■ SOURCE PASSAGE:
================

Mr. Wilson did a little research and found out that in Louisiana the process was different.   If we could get my dad to visit his Mr. Wilson's home in Louisiana, we could call the local coroner, who could have him committed for 24 hours for examination.    I decided that it would be less scary for him to go through the courts in Texas, though.   I had no idea the process would take eight long months.

So, I called Mr. Wilson's lawyer friend and he agreed to take the case.   He told me it would not be easy, but it was possible.

A few weeks later, we were awakened by our second November big phone call at 2:00 in the morning.   It was from the owner of a car repair garage in east Texas.   My dad showed up at his garage, confused and disoriented.   He asked my dad if there was someone he could call and my dad found my number in his wallet, thanks be to God.   He was trying to visit his brother in Oklahoma for Thanksgiving and had gotten lost.   My dad, the former boy scout, who could always correctly name orientations and could find his way anywhere.   I called my lawyer, who lived within an hour of the garage, and he went and picked up my dad.

He said it was a sad sight to see him, there, in the cold, on the steps, looking like a lost child.   He said we were lucky the mechanic was a good man because someone could have really taken advantage of my dad in that state.   My dad  didn't even question the lawyer, whom he'd never met.   He just got in the car with him and let him take him home.   My dad was just 68; I was just 31.   Mama was gone and my dad was disappearing, normalcy flickering in and out.   And I was a new mom, only recently become stay-at-home mom, frightened of what lay ahead with the strong anchor of my mother gone forever.

================

■ WHAT THIS EXERCISE ASKS:
**1.** List every U.S. state named in the passage about the narrator's father, giving each one once.
**2.** Reproduce the part of the passage about the narrator's father starting at "Mr. Wilson did" and ending at "eight long months.".

================

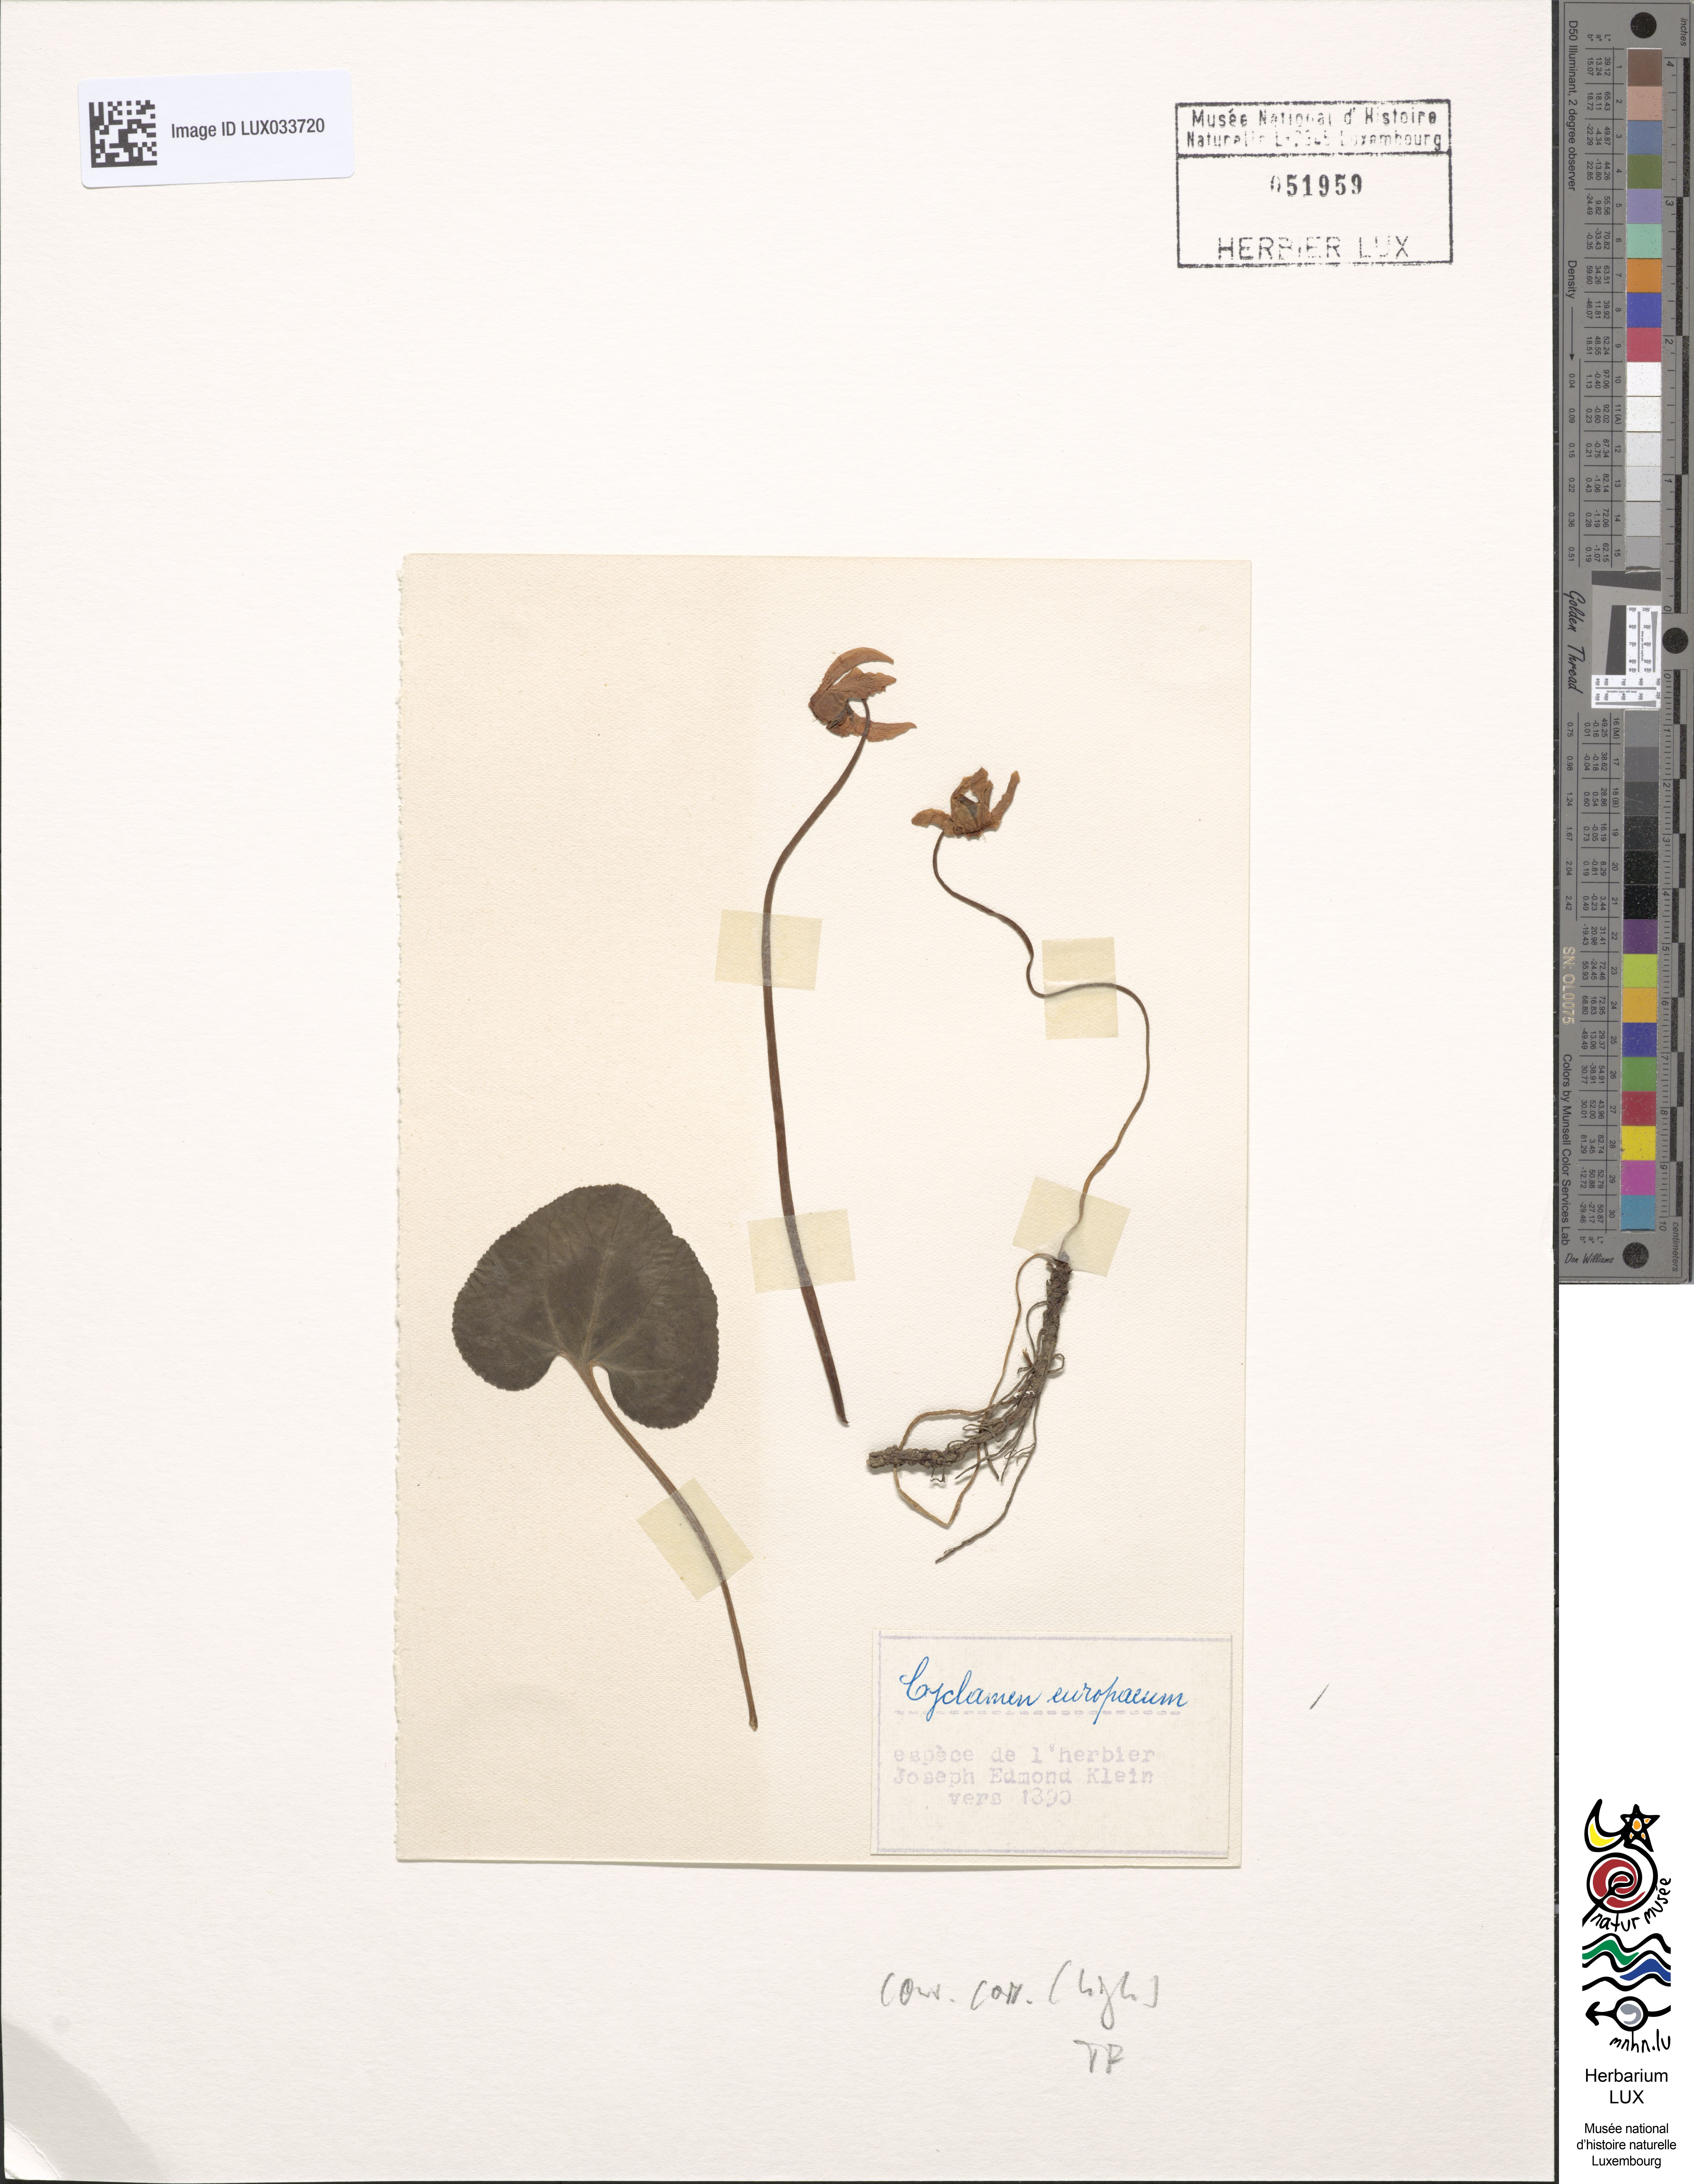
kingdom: Plantae
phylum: Tracheophyta
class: Magnoliopsida
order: Ericales
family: Primulaceae
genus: Cyclamen
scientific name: Cyclamen purpurascens
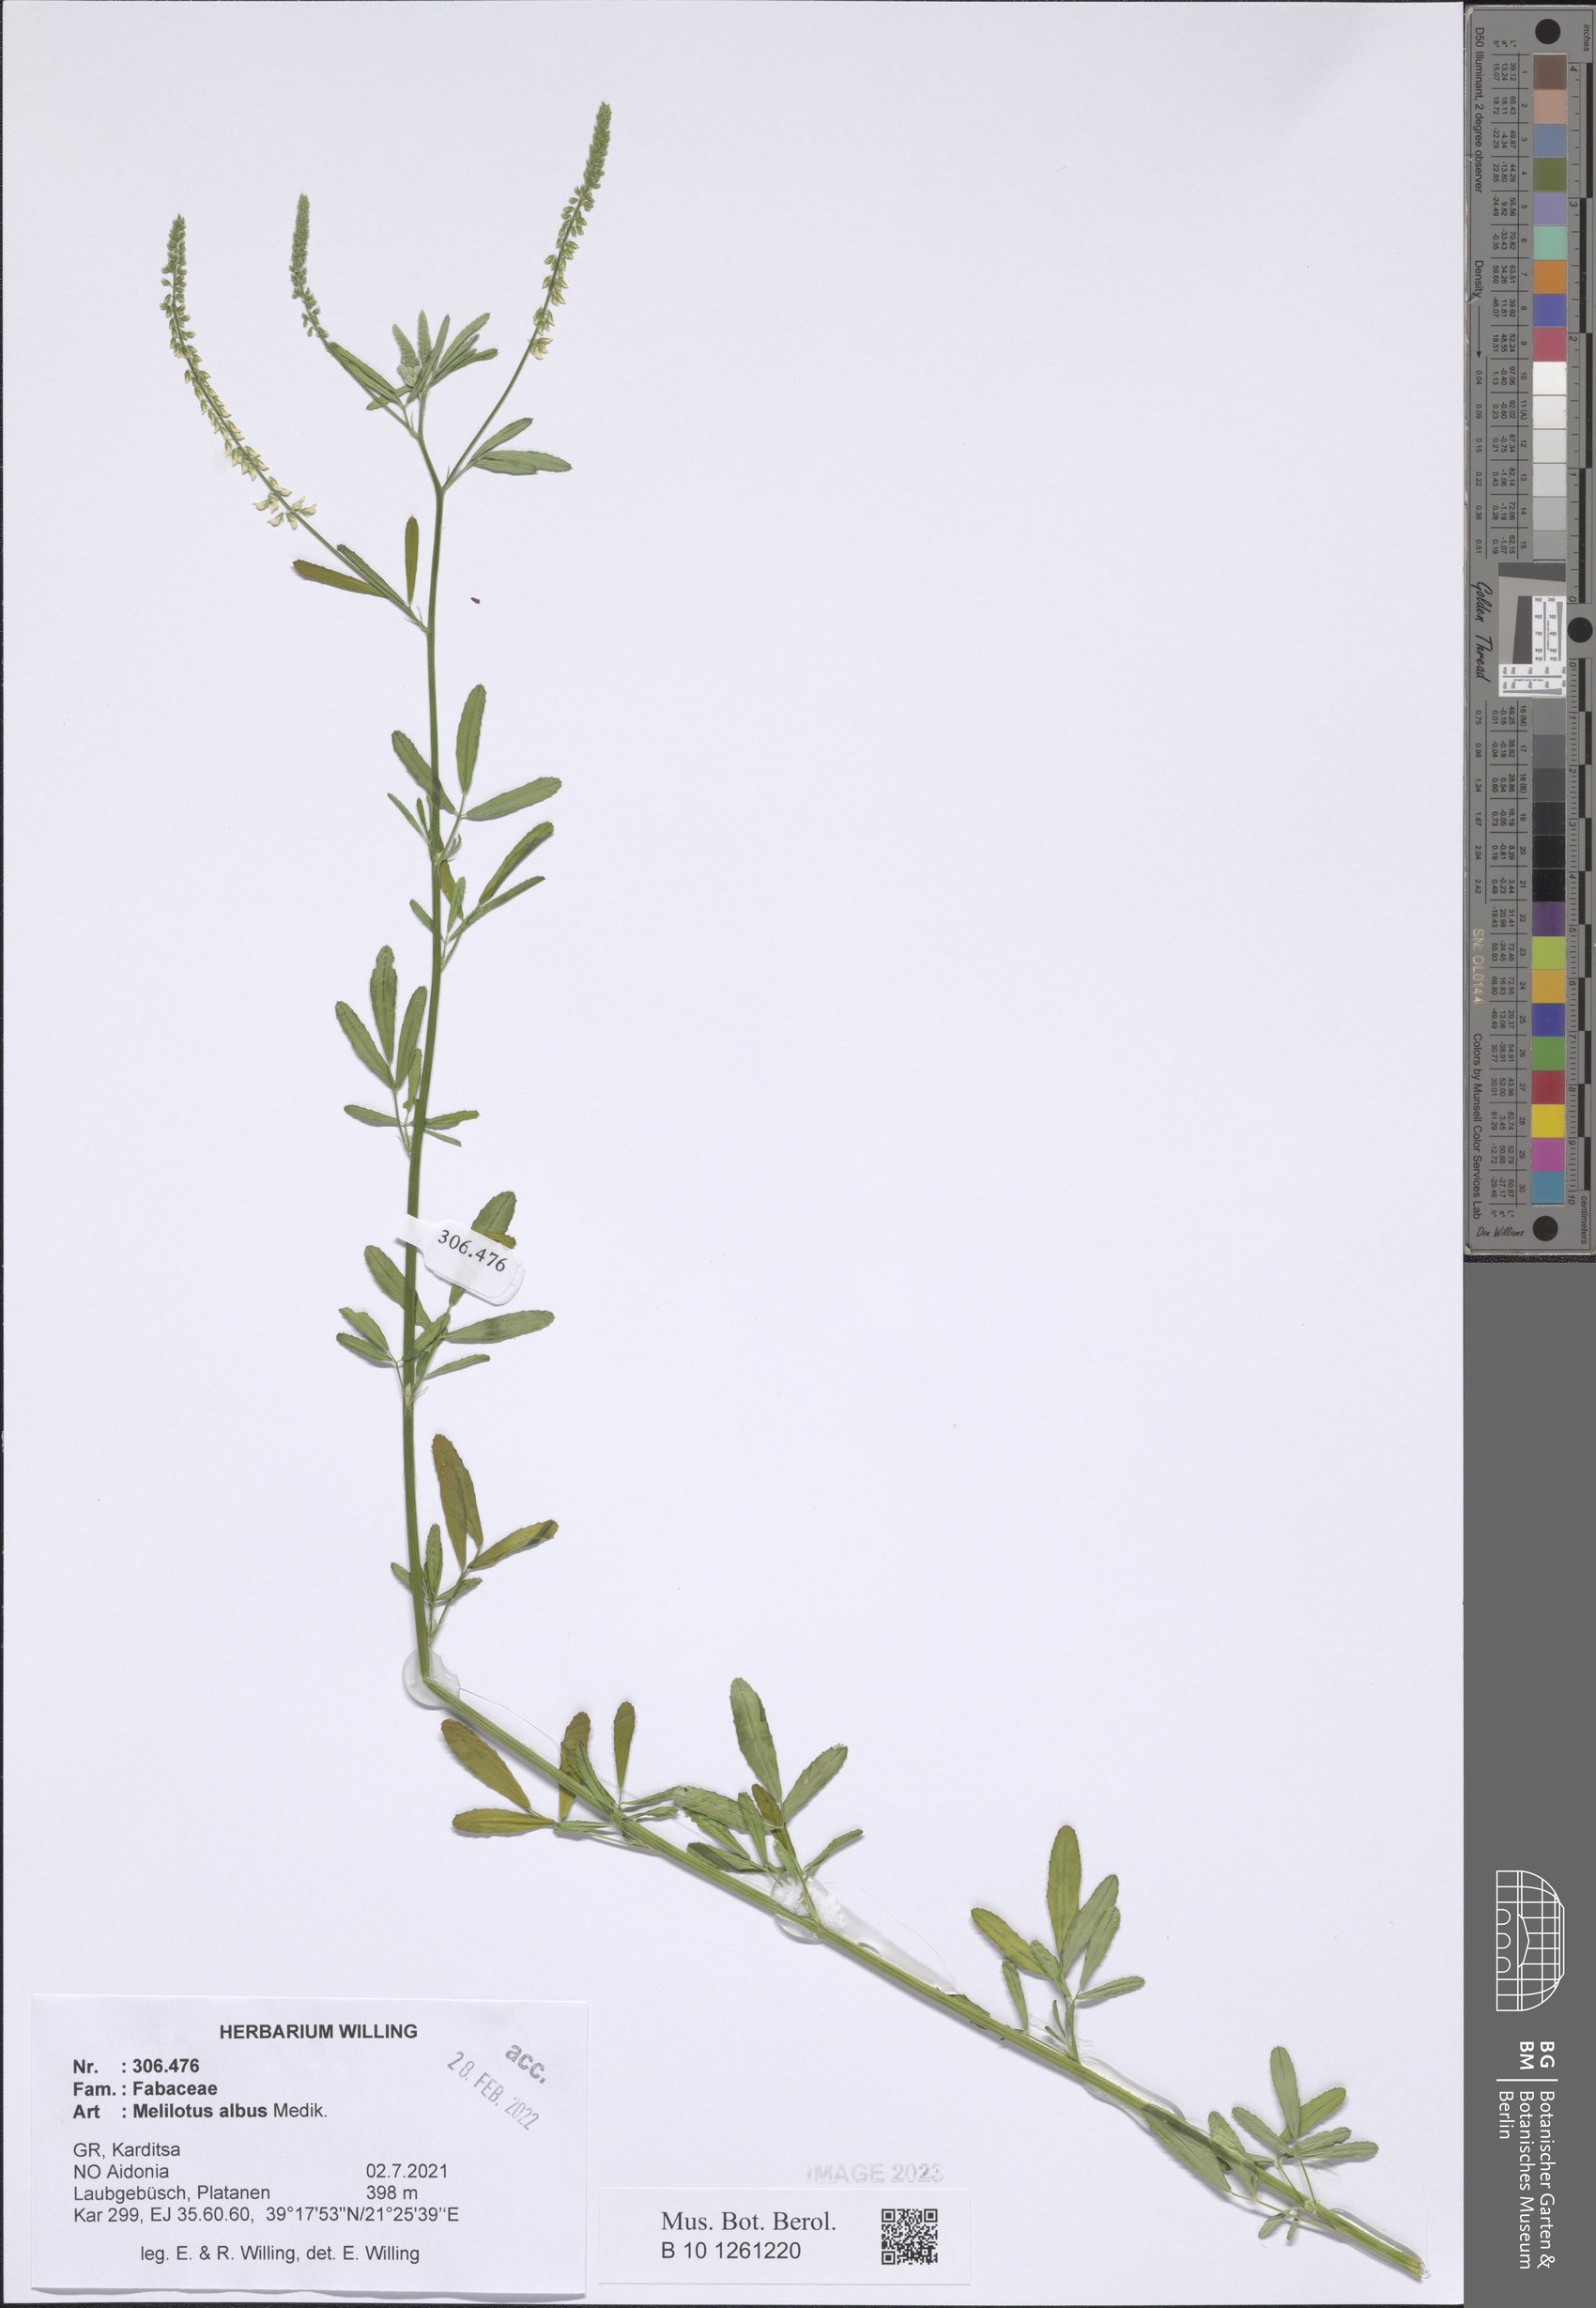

================

■ OUTPUTS BY TASK:
**1.** Louisiana, Texas, Oklahoma

**2.**
Mr. Wilson did a little research and found out that in Louisiana the process was different.   If we could get my dad to visit his Mr. Wilson's home in Louisiana, we could call the local coroner, who could have him committed for 24 hours for examination.    I decided that it would be less scary for him to go through the courts in Texas, though.   I had no idea the process would take eight long months.